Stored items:
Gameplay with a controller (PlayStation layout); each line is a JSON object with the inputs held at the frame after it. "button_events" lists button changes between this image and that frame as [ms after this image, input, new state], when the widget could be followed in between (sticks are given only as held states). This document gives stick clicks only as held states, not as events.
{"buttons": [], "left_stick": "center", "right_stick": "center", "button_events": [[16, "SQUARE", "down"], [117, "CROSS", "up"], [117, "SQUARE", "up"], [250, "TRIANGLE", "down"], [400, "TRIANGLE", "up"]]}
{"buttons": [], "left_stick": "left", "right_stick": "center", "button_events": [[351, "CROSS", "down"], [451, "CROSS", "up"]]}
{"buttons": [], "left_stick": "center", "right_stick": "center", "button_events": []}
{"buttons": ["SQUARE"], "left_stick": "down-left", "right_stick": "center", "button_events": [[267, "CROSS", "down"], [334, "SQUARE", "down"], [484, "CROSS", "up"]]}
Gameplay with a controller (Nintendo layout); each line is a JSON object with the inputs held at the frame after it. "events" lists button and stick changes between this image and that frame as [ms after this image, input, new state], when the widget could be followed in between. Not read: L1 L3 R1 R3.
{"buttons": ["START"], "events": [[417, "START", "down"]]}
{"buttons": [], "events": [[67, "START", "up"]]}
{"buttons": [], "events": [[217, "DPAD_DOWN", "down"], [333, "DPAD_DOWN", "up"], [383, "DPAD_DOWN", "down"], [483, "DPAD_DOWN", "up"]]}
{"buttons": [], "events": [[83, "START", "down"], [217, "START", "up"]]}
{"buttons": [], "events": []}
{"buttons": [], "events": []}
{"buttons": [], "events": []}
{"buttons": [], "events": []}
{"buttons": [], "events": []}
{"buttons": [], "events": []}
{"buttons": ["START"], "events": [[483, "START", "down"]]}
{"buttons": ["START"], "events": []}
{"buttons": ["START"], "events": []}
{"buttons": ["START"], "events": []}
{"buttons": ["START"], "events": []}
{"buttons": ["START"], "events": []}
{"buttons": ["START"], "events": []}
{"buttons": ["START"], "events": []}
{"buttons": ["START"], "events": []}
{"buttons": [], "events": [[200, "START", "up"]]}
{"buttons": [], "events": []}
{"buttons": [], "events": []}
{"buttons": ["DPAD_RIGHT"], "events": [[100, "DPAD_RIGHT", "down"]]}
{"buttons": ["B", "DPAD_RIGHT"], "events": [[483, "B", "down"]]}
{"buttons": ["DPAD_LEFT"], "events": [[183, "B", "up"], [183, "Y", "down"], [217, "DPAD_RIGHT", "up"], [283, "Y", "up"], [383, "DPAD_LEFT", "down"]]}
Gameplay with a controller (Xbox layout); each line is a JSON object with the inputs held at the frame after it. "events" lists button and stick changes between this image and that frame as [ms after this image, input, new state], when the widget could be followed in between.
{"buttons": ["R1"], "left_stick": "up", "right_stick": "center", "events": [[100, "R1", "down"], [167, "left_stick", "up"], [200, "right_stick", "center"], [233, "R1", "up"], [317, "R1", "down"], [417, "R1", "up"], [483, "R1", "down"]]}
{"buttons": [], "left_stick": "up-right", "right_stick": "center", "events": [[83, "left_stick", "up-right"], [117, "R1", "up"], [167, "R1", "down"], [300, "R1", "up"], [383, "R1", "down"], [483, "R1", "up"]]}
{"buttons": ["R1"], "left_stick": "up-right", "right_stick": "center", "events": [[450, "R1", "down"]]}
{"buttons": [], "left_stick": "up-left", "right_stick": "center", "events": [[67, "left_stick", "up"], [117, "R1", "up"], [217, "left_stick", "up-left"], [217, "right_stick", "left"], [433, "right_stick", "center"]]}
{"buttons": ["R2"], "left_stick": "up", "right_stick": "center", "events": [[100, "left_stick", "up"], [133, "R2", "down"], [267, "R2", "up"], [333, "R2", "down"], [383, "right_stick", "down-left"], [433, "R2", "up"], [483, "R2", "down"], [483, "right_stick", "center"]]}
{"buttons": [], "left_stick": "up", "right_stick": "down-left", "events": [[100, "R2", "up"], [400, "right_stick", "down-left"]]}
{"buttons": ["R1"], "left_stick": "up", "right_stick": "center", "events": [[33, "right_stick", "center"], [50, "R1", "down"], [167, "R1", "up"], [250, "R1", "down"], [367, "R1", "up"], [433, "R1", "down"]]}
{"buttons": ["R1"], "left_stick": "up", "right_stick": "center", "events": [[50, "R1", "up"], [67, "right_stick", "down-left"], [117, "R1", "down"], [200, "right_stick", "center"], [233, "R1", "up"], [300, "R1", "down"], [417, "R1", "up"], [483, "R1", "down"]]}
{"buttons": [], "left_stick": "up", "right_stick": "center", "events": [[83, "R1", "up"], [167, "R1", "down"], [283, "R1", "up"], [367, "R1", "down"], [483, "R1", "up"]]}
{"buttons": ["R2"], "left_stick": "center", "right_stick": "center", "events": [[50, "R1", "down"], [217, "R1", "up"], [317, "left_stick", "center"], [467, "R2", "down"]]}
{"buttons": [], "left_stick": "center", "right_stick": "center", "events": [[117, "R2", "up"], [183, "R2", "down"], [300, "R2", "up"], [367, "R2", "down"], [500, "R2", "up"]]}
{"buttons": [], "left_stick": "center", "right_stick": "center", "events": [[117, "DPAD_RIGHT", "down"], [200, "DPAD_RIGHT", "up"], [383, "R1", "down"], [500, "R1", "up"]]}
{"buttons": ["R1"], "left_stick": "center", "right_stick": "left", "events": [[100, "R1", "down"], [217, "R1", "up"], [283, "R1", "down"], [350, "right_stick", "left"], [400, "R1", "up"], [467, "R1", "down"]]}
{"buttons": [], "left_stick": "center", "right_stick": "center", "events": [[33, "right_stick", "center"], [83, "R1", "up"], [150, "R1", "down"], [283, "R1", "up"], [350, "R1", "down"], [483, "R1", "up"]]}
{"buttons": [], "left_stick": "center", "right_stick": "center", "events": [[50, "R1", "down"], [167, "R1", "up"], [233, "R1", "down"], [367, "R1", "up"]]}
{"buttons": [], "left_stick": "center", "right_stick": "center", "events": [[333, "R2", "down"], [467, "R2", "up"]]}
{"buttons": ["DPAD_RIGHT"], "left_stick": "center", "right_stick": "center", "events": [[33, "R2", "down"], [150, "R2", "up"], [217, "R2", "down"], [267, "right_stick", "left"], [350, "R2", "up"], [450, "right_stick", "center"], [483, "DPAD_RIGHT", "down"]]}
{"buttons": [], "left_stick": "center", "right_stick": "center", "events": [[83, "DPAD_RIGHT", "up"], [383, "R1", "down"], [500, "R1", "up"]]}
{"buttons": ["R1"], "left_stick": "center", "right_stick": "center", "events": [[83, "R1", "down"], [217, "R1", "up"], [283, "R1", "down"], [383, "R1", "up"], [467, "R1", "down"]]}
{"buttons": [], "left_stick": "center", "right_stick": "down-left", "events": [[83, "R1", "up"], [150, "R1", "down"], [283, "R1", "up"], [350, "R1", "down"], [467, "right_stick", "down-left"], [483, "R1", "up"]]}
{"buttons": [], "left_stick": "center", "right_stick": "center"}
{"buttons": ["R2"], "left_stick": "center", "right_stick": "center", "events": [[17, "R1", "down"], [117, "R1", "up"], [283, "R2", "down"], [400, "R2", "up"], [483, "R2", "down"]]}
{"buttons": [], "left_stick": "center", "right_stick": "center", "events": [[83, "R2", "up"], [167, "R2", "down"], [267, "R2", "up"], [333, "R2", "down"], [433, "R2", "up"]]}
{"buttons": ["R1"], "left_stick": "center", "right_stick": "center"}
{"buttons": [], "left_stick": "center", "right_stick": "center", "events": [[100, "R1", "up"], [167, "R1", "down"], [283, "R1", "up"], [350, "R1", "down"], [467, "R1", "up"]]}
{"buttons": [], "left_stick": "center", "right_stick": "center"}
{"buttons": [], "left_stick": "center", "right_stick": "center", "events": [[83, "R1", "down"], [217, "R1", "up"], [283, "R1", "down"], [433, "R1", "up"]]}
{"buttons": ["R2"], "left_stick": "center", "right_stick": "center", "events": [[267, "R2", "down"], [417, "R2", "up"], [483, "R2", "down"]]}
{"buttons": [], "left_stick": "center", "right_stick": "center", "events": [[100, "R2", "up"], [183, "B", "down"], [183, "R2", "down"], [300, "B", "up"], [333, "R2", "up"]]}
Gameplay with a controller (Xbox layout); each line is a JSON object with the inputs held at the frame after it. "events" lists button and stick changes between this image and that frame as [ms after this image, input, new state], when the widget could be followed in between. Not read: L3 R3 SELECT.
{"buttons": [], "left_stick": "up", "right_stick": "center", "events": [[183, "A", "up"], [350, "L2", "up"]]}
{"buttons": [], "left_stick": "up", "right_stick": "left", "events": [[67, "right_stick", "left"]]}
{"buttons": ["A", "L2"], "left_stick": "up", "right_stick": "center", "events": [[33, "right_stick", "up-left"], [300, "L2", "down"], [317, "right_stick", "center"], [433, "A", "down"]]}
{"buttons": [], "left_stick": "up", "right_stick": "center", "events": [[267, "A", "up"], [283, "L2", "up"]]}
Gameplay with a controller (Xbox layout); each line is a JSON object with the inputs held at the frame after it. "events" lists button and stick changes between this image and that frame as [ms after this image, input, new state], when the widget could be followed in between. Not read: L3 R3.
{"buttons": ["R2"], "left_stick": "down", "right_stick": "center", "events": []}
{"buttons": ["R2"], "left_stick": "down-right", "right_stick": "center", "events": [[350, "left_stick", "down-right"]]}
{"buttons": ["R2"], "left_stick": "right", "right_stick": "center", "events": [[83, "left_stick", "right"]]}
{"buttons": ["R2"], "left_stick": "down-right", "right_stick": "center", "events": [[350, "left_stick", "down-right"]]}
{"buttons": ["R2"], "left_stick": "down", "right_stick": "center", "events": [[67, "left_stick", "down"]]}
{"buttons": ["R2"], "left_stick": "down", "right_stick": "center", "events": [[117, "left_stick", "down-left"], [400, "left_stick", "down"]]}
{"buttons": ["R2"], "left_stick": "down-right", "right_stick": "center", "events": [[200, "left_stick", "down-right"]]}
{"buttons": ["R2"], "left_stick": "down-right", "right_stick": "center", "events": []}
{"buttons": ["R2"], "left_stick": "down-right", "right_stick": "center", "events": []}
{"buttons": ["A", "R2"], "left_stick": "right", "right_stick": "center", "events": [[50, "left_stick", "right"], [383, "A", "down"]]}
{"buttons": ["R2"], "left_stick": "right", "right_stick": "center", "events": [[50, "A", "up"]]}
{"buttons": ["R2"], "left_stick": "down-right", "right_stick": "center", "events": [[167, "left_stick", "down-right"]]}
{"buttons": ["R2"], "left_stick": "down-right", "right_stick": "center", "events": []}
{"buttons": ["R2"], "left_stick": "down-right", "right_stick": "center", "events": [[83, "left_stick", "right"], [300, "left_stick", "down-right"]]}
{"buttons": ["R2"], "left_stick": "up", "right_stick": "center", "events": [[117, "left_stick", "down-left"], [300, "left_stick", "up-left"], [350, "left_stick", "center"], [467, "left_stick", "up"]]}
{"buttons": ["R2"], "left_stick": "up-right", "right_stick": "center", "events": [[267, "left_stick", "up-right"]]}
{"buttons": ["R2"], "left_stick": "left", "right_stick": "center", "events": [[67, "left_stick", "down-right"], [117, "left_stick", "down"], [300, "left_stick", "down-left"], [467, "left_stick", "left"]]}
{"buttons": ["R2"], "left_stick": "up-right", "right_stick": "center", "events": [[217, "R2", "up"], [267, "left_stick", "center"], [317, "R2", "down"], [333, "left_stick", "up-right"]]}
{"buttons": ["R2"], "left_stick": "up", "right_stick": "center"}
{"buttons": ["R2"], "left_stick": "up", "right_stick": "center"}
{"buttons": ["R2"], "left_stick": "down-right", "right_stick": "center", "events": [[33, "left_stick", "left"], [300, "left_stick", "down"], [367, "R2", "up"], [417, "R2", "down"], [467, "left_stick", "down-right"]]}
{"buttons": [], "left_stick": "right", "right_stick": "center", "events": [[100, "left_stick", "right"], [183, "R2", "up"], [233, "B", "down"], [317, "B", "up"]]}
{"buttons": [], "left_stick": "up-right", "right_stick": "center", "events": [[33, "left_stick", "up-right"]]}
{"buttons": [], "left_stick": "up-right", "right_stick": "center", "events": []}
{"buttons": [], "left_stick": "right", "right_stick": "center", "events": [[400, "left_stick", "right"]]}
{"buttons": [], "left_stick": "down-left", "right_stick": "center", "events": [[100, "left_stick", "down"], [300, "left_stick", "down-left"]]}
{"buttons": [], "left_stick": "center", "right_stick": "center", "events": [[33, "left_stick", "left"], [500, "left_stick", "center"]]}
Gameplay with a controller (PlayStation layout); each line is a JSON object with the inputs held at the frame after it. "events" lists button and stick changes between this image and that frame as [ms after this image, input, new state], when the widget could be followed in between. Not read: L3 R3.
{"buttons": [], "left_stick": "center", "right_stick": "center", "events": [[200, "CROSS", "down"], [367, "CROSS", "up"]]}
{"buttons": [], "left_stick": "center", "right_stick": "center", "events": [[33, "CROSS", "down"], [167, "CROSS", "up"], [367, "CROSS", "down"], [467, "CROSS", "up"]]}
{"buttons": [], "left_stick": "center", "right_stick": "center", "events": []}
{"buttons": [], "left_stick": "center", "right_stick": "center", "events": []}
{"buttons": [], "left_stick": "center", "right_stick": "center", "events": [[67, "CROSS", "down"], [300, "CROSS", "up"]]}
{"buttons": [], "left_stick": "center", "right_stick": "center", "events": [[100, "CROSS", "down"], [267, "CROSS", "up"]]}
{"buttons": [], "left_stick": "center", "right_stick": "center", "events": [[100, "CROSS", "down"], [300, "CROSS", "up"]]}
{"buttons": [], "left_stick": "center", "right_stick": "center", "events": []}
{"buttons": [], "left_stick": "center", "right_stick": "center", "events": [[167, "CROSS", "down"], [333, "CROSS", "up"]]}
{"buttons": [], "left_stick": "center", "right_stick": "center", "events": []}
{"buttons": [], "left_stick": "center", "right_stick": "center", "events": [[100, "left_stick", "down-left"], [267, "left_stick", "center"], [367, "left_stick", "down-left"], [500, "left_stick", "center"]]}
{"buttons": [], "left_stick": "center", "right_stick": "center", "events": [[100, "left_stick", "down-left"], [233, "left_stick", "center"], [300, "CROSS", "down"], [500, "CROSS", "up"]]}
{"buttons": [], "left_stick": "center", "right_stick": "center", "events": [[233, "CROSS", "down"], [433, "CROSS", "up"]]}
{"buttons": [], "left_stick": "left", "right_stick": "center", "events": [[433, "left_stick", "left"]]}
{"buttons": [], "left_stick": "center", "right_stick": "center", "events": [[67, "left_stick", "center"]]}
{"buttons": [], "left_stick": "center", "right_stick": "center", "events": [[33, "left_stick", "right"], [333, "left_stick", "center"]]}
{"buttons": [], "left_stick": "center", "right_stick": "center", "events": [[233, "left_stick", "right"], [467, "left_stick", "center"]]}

■ TASK TO COMPLETE ■
Look through the entries above. Copy out every line holding the word "SQUARE".

■ ANSWER SPACE ■
{"buttons": [], "left_stick": "center", "right_stick": "center", "button_events": [[16, "SQUARE", "down"], [117, "CROSS", "up"], [117, "SQUARE", "up"], [250, "TRIANGLE", "down"], [400, "TRIANGLE", "up"]]}
{"buttons": ["SQUARE"], "left_stick": "down-left", "right_stick": "center", "button_events": [[267, "CROSS", "down"], [334, "SQUARE", "down"], [484, "CROSS", "up"]]}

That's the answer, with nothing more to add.